++++ Provided records ++++

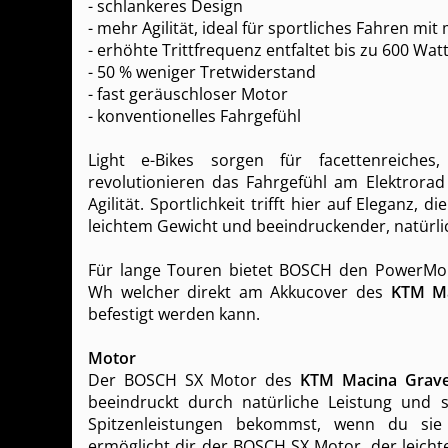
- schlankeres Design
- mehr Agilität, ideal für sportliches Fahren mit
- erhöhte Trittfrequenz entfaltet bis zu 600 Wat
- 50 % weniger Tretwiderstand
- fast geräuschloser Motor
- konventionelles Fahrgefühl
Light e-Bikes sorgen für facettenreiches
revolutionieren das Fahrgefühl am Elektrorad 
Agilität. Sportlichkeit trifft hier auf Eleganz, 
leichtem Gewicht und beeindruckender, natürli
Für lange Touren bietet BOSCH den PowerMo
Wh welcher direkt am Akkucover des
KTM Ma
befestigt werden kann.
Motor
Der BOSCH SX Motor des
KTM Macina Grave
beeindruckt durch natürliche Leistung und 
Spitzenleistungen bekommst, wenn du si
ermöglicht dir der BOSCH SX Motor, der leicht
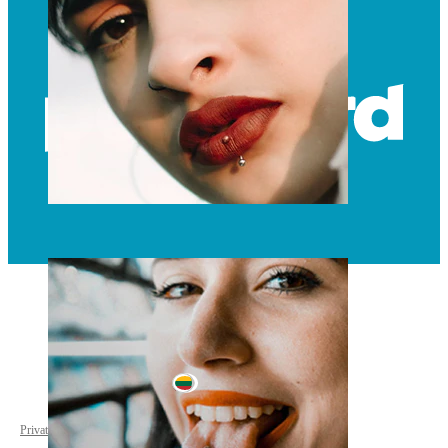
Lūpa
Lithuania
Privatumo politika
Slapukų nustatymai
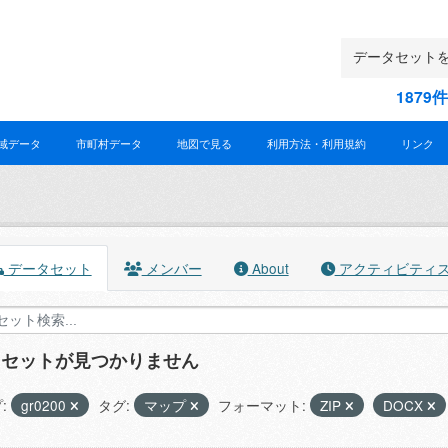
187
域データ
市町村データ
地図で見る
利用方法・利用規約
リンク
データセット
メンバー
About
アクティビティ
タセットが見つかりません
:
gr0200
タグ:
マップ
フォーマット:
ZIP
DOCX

++++

• Activity: Exactly the lines from the one with "Der BOSCH SX Motor des" through the end of the entries above must be written out, and no pictures may be included.

• Output:
Der BOSCH SX Motor des
KTM Macina Grave
beeindruckt durch natürliche Leistung und 
Spitzenleistungen bekommst, wenn du si
ermöglicht dir der BOSCH SX Motor, der leicht
Lūpa
Lithuania
Privatumo politika
Slapukų nustatymai
187
域データ
市町村データ
地図で見る
利用方法・利用規約
リンク
データセット
メンバー
About
アクティビティ
タセットが見つかりません
:
gr0200
タグ:
マップ
フォーマット:
ZIP
DOCX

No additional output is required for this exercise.